Lloyd's plots mash-up course

Insurance market provider teams up with Google Earth to provide worldwide risk-assessment maps

Lloyd's tracking weather based insurance claims through Web 2.0

Mash-up technologies are helping Lloyd’s of London to inform insurers on climate-based threats.

Over the past year, the organisation has worked with collaborators such as Google Earth, Infoterra and Nasa to produce maps which can illustrate varied threat levels across a given geographical area. These have included the potential impact of a hurricane on the US, and effects of the floods that hit the UK last year.

These visualisations offer a quick way to bring people up to speed with complicated data, said Peter Hambling, chief information officer at Lloyd’s.

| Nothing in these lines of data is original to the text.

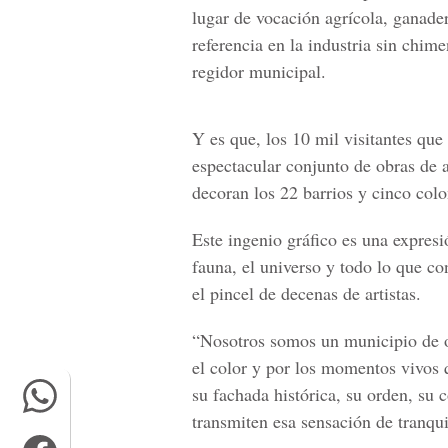
lugar de vocación agrícola, ganade
referencia en la industria sin chi
regidor municipal.
Y es que, los 10 mil visitantes que
espectacular conjunto de obras de 
decoran los 22 barrios y cinco colo
Este ingenio gráfico es una expresi
fauna, el universo y todo lo que c
el pincel de decenas de artistas.
“Nosotros somos un municipio de ori
el color y por los momentos vivos q
su fachada histórica, su orden, su 
transmiten esa sensación de tranqu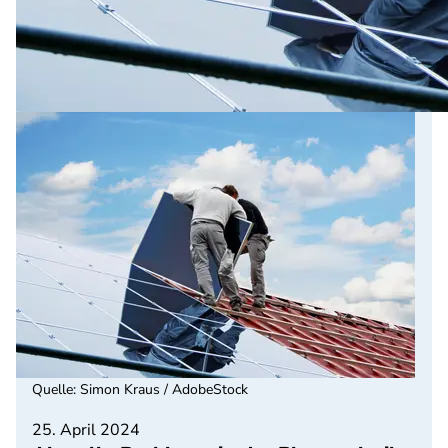
Quelle
:
Simon Kraus / AdobeStock
25. April 2024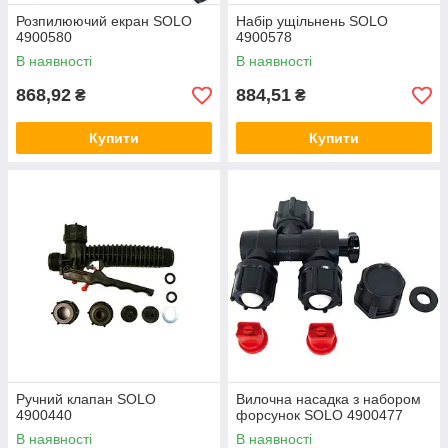
Розпилюючий екран SOLO
Набір ущільнень SOLO
4900580
4900578
В наявності
В наявності
868,92
884,51
₴
₴
Купити
Купити
Ручний клапан SOLO
Вилочна насадка з набором
4900440
форсунок SOLO 4900477
В наявності
В наявності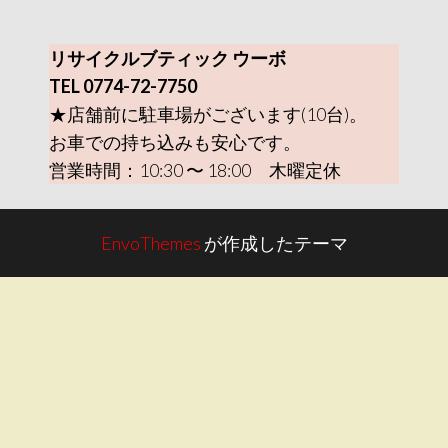
リサイクルブティック ウーボ
TEL 0774-72-7750
★店舗前に駐車場がございます(10台)。
お車での持ち込みも安心です。
営業時間：10:30 〜 18:00 木曜定休
EnvoThemes
が作成したテーマ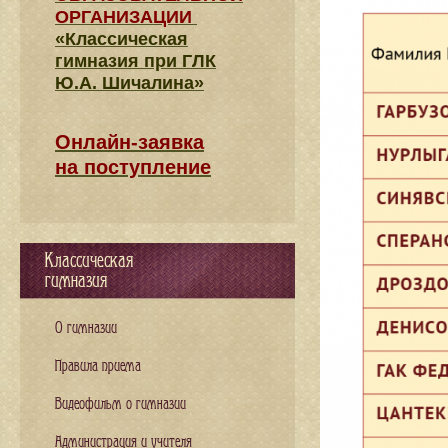
ОРГАНИЗАЦИИ
«Классическая
гимназия при ГЛК
Ю.А. Шичалина»
Онлайн-заявка
на поступление
Классическая
гимназия
О гимназии
Правила приема
Видеофильм о гимназии
Администрация и учителя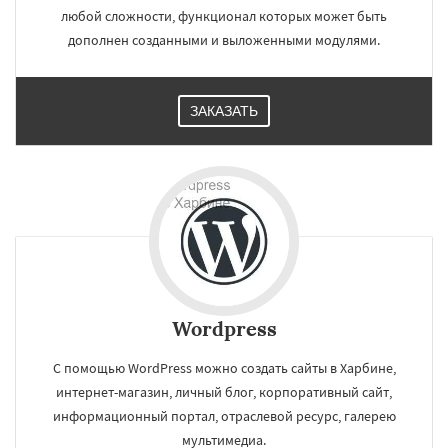
любой сложности, функционал которых может быть
дополнен созданными и выложенными модулями.
ЗАКАЗАТЬ
Wordpress
С помощью WordPress можно создать сайты в Харбине,
интернет-магазин, личный блог, корпоративный сайт,
информационный портал, отраслевой ресурс, галерею
мультимедиа.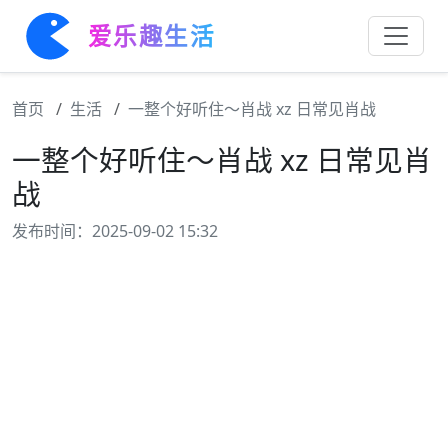
爱乐趣生活
首页
生活
一整个好听住～肖战 xz 日常见肖战
一整个好听住～肖战 xz 日常见肖
战
发布时间：2025-09-02 15:32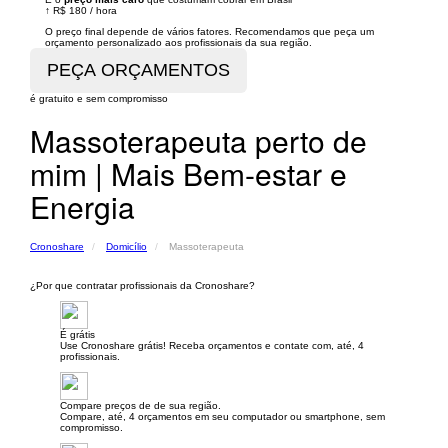
↑
R$ 180
/
hora
O preço final depende de vários fatores. Recomendamos que peça um
orçamento personalizado aos profissionais da sua região.
é gratuito e sem compromisso
Massoterapeuta perto de
mim | Mais Bem-estar e
Energia
Cronoshare
Domicílio
Massoterapeuta
¿Por que contratar profissionais da Cronoshare?
É grátis
Use Cronoshare grátis! Receba orçamentos e contate com, até, 4
profissionais.
Compare preços de de sua região.
Compare, até, 4 orçamentos em seu computador ou smartphone, sem
compromisso.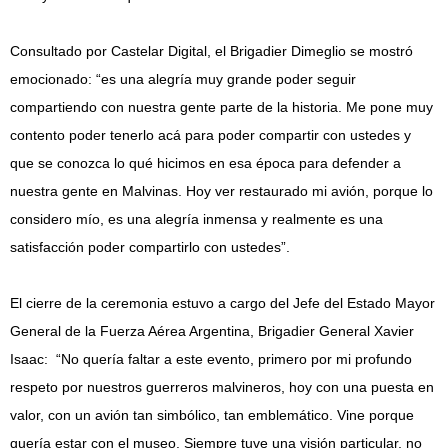
Consultado por Castelar Digital, el Brigadier Dimeglio se mostró
emocionado: “es una alegría muy grande poder seguir
compartiendo con nuestra gente parte de la historia. Me pone muy
contento poder tenerlo acá para poder compartir con ustedes y
que se conozca lo qué hicimos en esa época para defender a
nuestra gente en Malvinas. Hoy ver restaurado mi avión, porque lo
considero mío, es una alegría inmensa y realmente es una
satisfacción poder compartirlo con ustedes”.
El cierre de la ceremonia estuvo a cargo del Jefe del Estado Mayor
General de la Fuerza Aérea Argentina, Brigadier General Xavier
Isaac: “No quería faltar a este evento, primero por mi profundo
respeto por nuestros guerreros malvineros, hoy con una puesta en
valor, con un avión tan simbólico, tan emblemático. Vine porque
quería estar con el museo. Siempre tuve una visión particular, no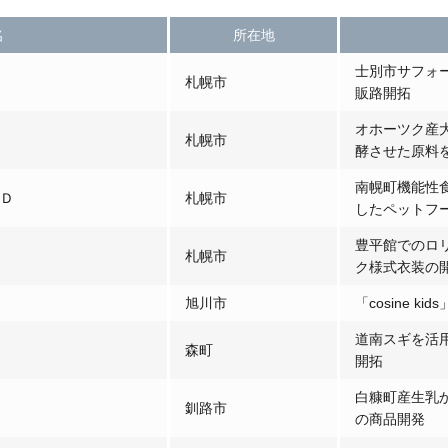
名
所在地
士別市サフォ
札幌市
販路開拓
オホーツク産
札幌市
酵させた原料
南幌町機能性
ＬＤ
札幌市
したペットフ
豊平館でのロ
札幌市
ク様式衣装の
旭川市
「cosine k
道南スギを活
森町
開拓
白糠町産生乳
釧路市
の商品開発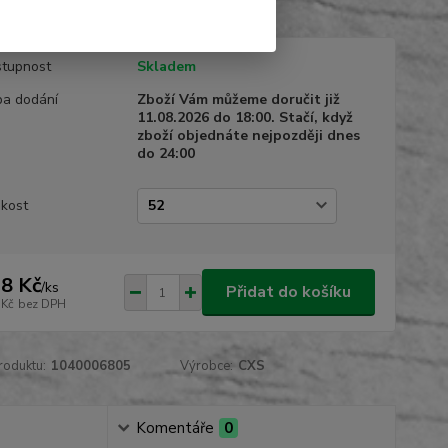
tupnost
Skladem
a dodání
Zboží Vám můžeme doručit již
11.08.2026 do 18:00. Stačí, když
zboží objednáte nejpozději dnes
do 24:00
ikost
8 Kč
/
ks
Přidat do košíku
 Kč
bez DPH
roduktu:
1040006805
Výrobce:
CXS
Komentáře
0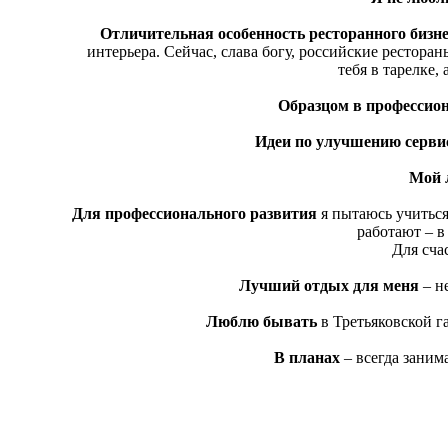
Отличительная особенность ресторанного бизне
интерьера. Сейчас, слава богу, российские ресторан
тебя в тарелке,
Образцом в профессио
Идеи по улучшению серви
Мой 
Для профессионального развития
я пытаюсь учиться
работают – в
Для сча
Лучший отдых для меня
– н
Люблю бывать
в Третьяковской г
В планах
– всегда заним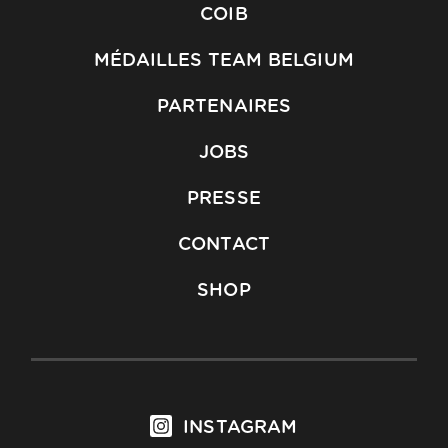
COIB
MÉDAILLES TEAM BELGIUM
PARTENAIRES
JOBS
PRESSE
CONTACT
SHOP
INSTAGRAM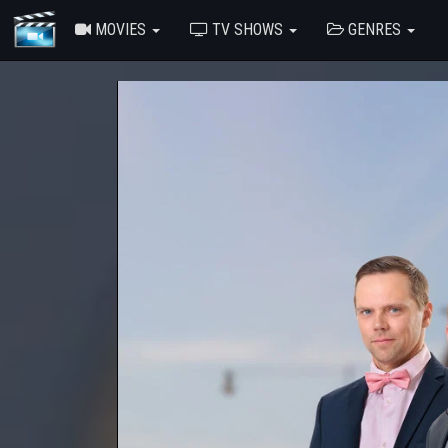
MOVIES
TV SHOWS
GENRES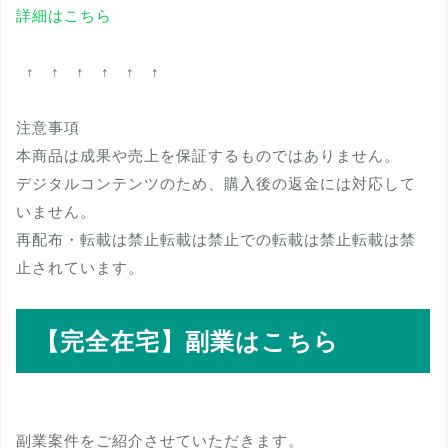
詳細はこちら
↑ ↑ ↑ ↑ ↑ ↑
注意事項
本商品は成果や売上を保証するものではありません。
デジタルコンテンツのため、購入後の返金には対応して
いません。
再配布・転載は禁止転載は禁止での転載は禁止転載は禁
止されています。
【完全在宅】副業はこちら
副業案件をご紹介させていただきます。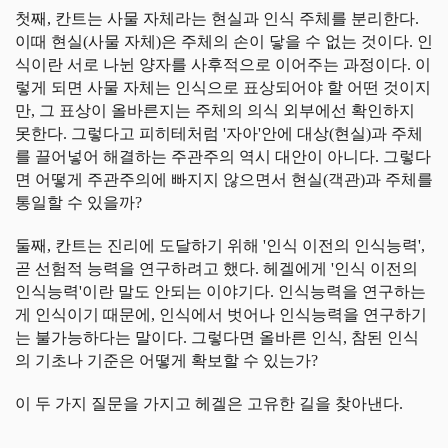
첫째, 칸트는 사물 자체라는 현실과 인식 주체를 분리한다.
이때 현실(사물 자체)은 주체의 손이 닿을 수 없는 것이다. 인
식이란 서로 나뉜 양자를 사후적으로 이어주는 과정이다. 이
렇게 되면 사물 자체는 인식으로 표상되어야 할 어떤 것이지
만, 그 표상이 올바른지는 주체의 의식 외부에선 확인하지
못한다. 그렇다고 피히테처럼 '자아'안에 대상(현실)과 주체
를 끌어넣어 해결하는 주관주의 역시 대안이 아니다. 그렇다
면 어떻게 주관주의에 빠지지 않으면서 현실(객관)과 주체를
통일할 수 있을까?
둘째, 칸트는 진리에 도달하기 위해 '인식 이전의 인식능력',
곧 선험적 능력을 연구하려고 했다. 헤겔에게 '인식 이전의
인식능력'이란 말도 안되는 이야기다. 인식능력을 연구하는
게 인식이기 때문에, 인식에서 벗어나 인식능력을 연구하기
는 불가능하다는 말이다. 그렇다면 올바른 인식, 참된 인식
의 기초나 기준은 어떻게 확보할 수 있는가?
이 두 가지 질문을 가지고 헤겔은 고유한 길을 찾아낸다.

“During the 2007 floods our underwriters found the pictures we were producing really useful, since they could look at a detailed map and see whether someone was claiming from an area where there was a high probability of damage,” he said.

“In IT terms these are much smaller initiatives than a lot of the ones we are doing, but they certainly win technology a seat at the table in terms of adding value to the business.”

Open source mash-ups are becoming increasingly popular as an affordable way to showcase geographical data. Last month the UK Met Office unveiled its own Google Earth project, which showed how climate change will affect the planet.

“These tools are becoming increasingly powerful and are being used by a growing number of people,” said a Met Office spokesman. “Many companies will see these applications as an easy and attractive way to communicate with audiences.”